Coyuntura/ El apoyo a los TLC y el problema agrario

Ha calado la falacia de echarle la culpa de los problemas agropecuarios a los tratados de libre comercio. El problema agrario requiere soluciones de fondo que van más allá del impacto de las importaciones en la producción nacional.

Redacción Portafolio
POR:
Redacción Portafolio
octubre 09 de 2013
2013-10-09 12:49 a.m.

Es plausible el apoyo civilizado de los ciudadanos urbanos a los problemas acumulados del campo, al igual que son bienvenidas las voces que claman por el pago de la deuda social que tiene el Estado con nuestros campesinos.

Sin embargo, la euforia y la desinformación no pueden conducir a un diagnóstico equivocado, pues las soluciones podrían ser peores que la propia problemática, menos a presionar con violencia y bloqueos las soluciones.

Achacar los problemas agrarios al proceso de internacionalización de la economía a través de los acuerdos de libre comercio es un planteamiento que se cae fácilmente cuando se confrontan las cifras de la producción nacional frente al volumen de las importaciones y el peso que ellas tienen en el consumo nacional.

Lo grave del asunto es que estos argumentos se van difundiendo a grandes velocidades sin digerirlos y repitiéndolos sin tener conciencia de lo que dicen. Por esto, es necesario un análisis juicioso.

Esto es lo que ha ocurrido con los resultados que arroja la encuesta de percepción reciente de Gallup sobre el apoyo de la ciudadanía a los acuerdos de libre comercio.

Frente a la pregunta está usted de acuerdo/desacuerdo con firmar tratados de libre comercio con muchos países? La respuesta de quienes estaban de acuerdo era de 70 por ciento en octubre del 2012, mientras que bajo el entorno del paro agrario llega a 35 por ciento.

Esto solo lo explica que ha calado la falacia de echarle la culpa de los problemas agropecuarios a un factor que en este momento no tiene una alta correlación como son los acuerdos comerciales.

Ahora, esa misma pregunta habría que formularla acorde a la realidad planteada en la agenda de negociaciones que se trazó el país desde el 8 de noviembre del 2004 en la cual se identificaron factores claves como buscar mejor acceso a nuestras exportaciones, integrarnos con nuestros socios naturales, evitar que las exportaciones colombianas sean desplazadas en terceros mercados y penetrar mercados altamente protegidos, entre otros criterios. Así las cosas, ésta es una política de Estado que trasciende los gobiernos.

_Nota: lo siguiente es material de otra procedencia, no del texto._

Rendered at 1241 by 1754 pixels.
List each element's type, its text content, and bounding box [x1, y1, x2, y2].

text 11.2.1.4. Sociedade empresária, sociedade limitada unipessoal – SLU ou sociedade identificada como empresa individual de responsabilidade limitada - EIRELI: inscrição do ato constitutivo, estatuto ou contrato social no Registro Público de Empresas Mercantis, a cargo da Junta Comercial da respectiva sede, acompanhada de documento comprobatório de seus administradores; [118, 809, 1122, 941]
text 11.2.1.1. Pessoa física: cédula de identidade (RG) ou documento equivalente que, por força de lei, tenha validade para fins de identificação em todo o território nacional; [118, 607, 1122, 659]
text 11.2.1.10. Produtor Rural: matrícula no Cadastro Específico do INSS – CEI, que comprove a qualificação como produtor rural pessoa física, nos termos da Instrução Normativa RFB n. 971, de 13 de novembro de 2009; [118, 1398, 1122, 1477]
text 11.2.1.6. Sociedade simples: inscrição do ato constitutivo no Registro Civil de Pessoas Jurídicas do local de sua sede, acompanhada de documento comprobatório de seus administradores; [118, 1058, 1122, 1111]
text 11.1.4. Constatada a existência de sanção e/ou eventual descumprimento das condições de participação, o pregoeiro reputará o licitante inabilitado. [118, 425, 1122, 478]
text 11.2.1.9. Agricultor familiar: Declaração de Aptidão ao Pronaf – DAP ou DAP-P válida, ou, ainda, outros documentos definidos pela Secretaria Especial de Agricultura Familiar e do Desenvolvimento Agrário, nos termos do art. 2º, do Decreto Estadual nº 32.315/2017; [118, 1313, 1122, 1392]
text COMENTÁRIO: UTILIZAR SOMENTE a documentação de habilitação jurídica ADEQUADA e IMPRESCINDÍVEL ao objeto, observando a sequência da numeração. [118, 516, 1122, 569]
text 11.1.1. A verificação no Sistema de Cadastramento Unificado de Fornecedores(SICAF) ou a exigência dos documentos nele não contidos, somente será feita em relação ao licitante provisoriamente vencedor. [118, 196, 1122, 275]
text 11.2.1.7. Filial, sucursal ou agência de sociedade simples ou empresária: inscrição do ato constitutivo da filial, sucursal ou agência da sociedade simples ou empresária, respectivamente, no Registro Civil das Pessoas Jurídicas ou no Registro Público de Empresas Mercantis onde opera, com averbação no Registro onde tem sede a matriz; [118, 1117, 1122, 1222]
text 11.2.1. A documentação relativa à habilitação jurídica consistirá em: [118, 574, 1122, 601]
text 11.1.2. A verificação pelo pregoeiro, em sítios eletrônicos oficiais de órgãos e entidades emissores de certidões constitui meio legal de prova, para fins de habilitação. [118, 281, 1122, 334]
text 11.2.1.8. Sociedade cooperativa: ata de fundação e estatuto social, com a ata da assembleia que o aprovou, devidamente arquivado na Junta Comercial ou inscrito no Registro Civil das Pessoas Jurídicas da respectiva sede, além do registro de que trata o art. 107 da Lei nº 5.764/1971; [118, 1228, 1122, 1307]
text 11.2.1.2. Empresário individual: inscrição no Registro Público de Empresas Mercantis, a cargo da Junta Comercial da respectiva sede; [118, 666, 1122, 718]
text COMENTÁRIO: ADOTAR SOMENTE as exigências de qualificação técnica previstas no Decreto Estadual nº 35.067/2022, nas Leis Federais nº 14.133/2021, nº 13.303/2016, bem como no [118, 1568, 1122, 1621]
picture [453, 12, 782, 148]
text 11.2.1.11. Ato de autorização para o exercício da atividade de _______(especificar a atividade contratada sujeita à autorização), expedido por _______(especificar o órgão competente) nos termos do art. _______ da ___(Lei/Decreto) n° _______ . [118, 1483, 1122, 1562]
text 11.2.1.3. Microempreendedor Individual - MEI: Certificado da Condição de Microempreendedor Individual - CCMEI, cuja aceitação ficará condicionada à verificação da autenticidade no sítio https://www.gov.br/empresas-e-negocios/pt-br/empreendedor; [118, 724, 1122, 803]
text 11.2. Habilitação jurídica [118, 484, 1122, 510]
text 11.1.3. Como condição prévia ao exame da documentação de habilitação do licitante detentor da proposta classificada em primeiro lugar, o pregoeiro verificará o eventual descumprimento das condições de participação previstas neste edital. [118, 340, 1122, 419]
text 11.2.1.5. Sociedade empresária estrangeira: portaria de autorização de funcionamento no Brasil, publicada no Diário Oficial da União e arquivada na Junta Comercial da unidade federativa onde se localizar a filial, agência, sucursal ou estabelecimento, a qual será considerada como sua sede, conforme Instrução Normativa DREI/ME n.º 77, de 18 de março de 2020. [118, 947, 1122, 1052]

Tal vez algunos de los gestores de esta política, olvidan hoy este proceso y apoyan la tesis del problema agrario como resultado de los TLC firmados.

En la práctica, son apenas 9 los acuerdos vigentes en el 2013 y 14 para el 2014 que nos darían acceso a un mercado de más de 1.500 habitantes con alta capacidad de compra.

Hoy, países como Chile tiene 25, Perú tiene vigentes 15 tratados y México ha consolidado 13, todos ellos superan ampliamente el proceso de Colombia.

Pero miremos un momento que ha pasado con el crecimiento del sector agropecuario desde 1990 para ver si su dinámica corresponde a la firma de acuerdos comerciales.

Según las cifras del Dane, el promedio de crecimiento del sector en las últimas cuatro décadas ha estado por debajo del crecimiento de la economía en su conjunto. Solamente en los primeros años de la década del 2000 - 2010, es decir, en los años 2000-2002 el crecimiento agropecuario fue superior al total.

Estoy seguro que la política agropecuaria y rural impulsada en este período explica este cambio en la tendencia, máxime si recordamos la intensidad de la violencia que se vivía en el campo. En cambio, desde el 2003 hasta el 2012 el PIB agropecuario ha sido inferior al PIB total, siendo críticos los años 2008 y 2009 donde el PIB agropecuario cayó -0,4 por ciento y -0,7 por ciento respectivamente. A partir del 2010, comienza un proceso de recuperación pero todavía sin superar al total nacional.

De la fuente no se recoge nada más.